News of her husband’s humiliation reached Cecily. On 10 March, York was forced to swear a public oath at St Paul’s Cathedral that he would not take up arms again. His bitter response, submitted to the House of Lords and preserved in the Cottonian Collection, made clear his reasons for resenting Somerset’s influence, particularly the losses he had incurred in France. After this, around 24 March,
York retreated to Ludlow. If his young son Edward had been marching south at the head of an army, York may well have intercepted them and brought them back home. Cecily would have been relieved to see them return. Further trouble rumbled on through the summer, with small uprisings in York’s name in Kent and Suffolk, and in May Oldhall was brought before the King’s Bench and indicted. York was in Ludlow that June, and Tickenhill, Bewdley, that July. In mid-August, Henry VI visited Ludlow as part of a progress to the west35 and would, no doubt, have been received and probably lodged in the castle. However, it seems that the duke was doing his best to avoid Henry, travelling to Fotheringhay and arriving there on 11 August.

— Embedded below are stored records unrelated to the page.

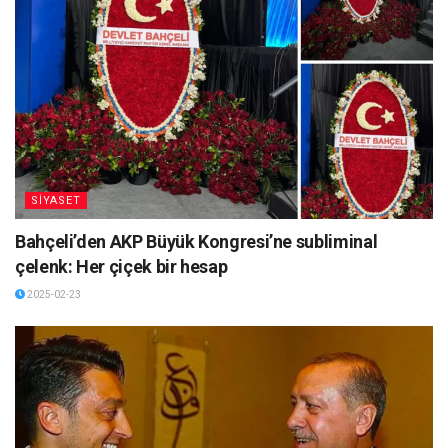
SİYASET
Bahçeli’den AKP Büyük Kongresi’ne subliminal
çelenk: Her çiçek bir hesap
2025-02-23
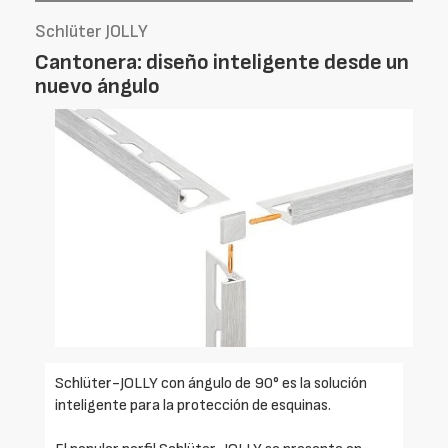
Schlüter JOLLY
Cantonera: diseño inteligente desde un
nuevo ángulo
Schlüter-JOLLY con ángulo de 90° es la solución
inteligente para la protección de esquinas.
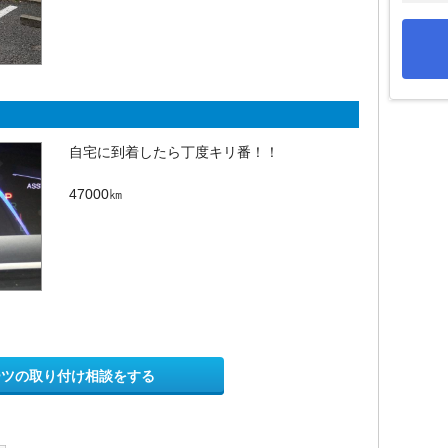
自宅に到着したら丁度キリ番！！
47000㎞
ーツの取り付け相談をする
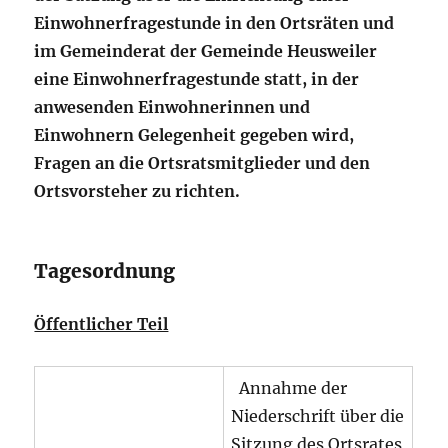
Einwohnerfragestunde in den Ortsräten und
im Gemeinderat der Gemeinde Heusweiler
eine Einwohnerfragestunde statt, in der
anwesenden Einwohnerinnen und
Einwohnern Gelegenheit gegeben wird,
Fragen an die Ortsratsmitglieder und den
Ortsvorsteher zu richten.
Tagesordnung
Öffentlicher Teil
Annahme der
Niederschrift über die
Sitzung des Ortsrates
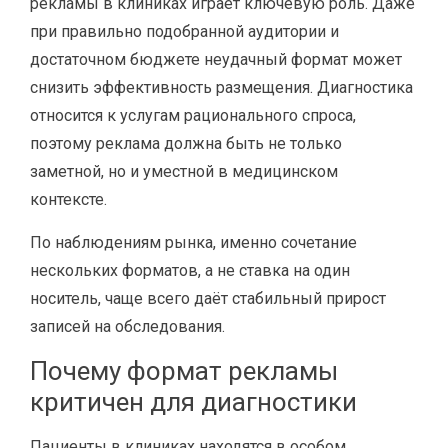
рекламы в клиниках играет ключевую роль. Даже
при правильно подобранной аудитории и
достаточном бюджете неудачный формат может
снизить эффективность размещения. Диагностика
относится к услугам рационального спроса,
поэтому реклама должна быть не только
заметной, но и уместной в медицинском
контексте.
По наблюдениям рынка, именно сочетание
нескольких форматов, а не ставка на один
носитель, чаще всего даёт стабильный прирост
записей на обследования.
Почему формат рекламы
критичен для диагностики
Пациенты в клиниках находятся в особом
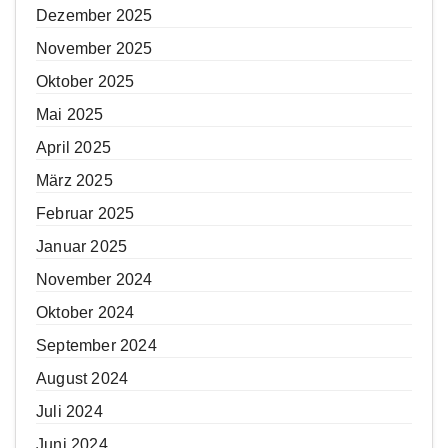
Dezember 2025
November 2025
Oktober 2025
Mai 2025
April 2025
März 2025
Februar 2025
Januar 2025
November 2024
Oktober 2024
September 2024
August 2024
Juli 2024
Juni 2024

At this stage, Cecily had less than six weeks to go before her next child was due. Presumably she gave the orders for the Ludlow household to be packed up and allowed others to carry them out; one source has the duke leaving Fotheringhay but returning by Michaelmas, 29 September.36 By 2 October, Cecily was definitely in Yorkshire, where she gave birth to a son. Later writers would describe this birth with much invented detail but there is no indication that it was anything other than a straightforward delivery. If Cecily was able to travel over 100 miles in the preceding weeks, the delivery is unlikely to have been the nightmare that chroniclers like John Rous and Thomas More would make it out to be. The Yorks named their new son Richard.
That December, Sir John Fastolf was a visitor at Fotheringhay. By this point the old soldier was over seventy, with a long and varied career in France as well as being a significant patron of the arts. Given his history serving under York in Normandy, he may well have been received as a welcome guest, but there was also financial business to transact. On 15 December 1451, the pair drew up an indenture, by which York handed over some of his personal jewels into Fastolf’s keeping as guarantee for a short-term loan of money. The items give an idea of the treasure in the family’s possession, much of it bearing their personal iconography: a ‘nowche of gold with a greet pointed diamond sette up on a roose enamelled white; a nowche of gold in facion of a ragged staf with 2 ymages of man and woman garnysshed with a ruby, a diamond and a greete peerle; and a floure of gold, garnysshed with 2 rubies, a diamond and 3 hanging pearls’. These covered a debt amounting to £437, which York was bound to repay by the Nativity of St John the Baptist, 24 June, upon which he would receive his jewels back.37 The timing of this may indicate York had bills he anticipated paying as a result of the Christmas season, possibly following the usual tradition of demonstrating his loyalty to the king and queen with expensive gifts.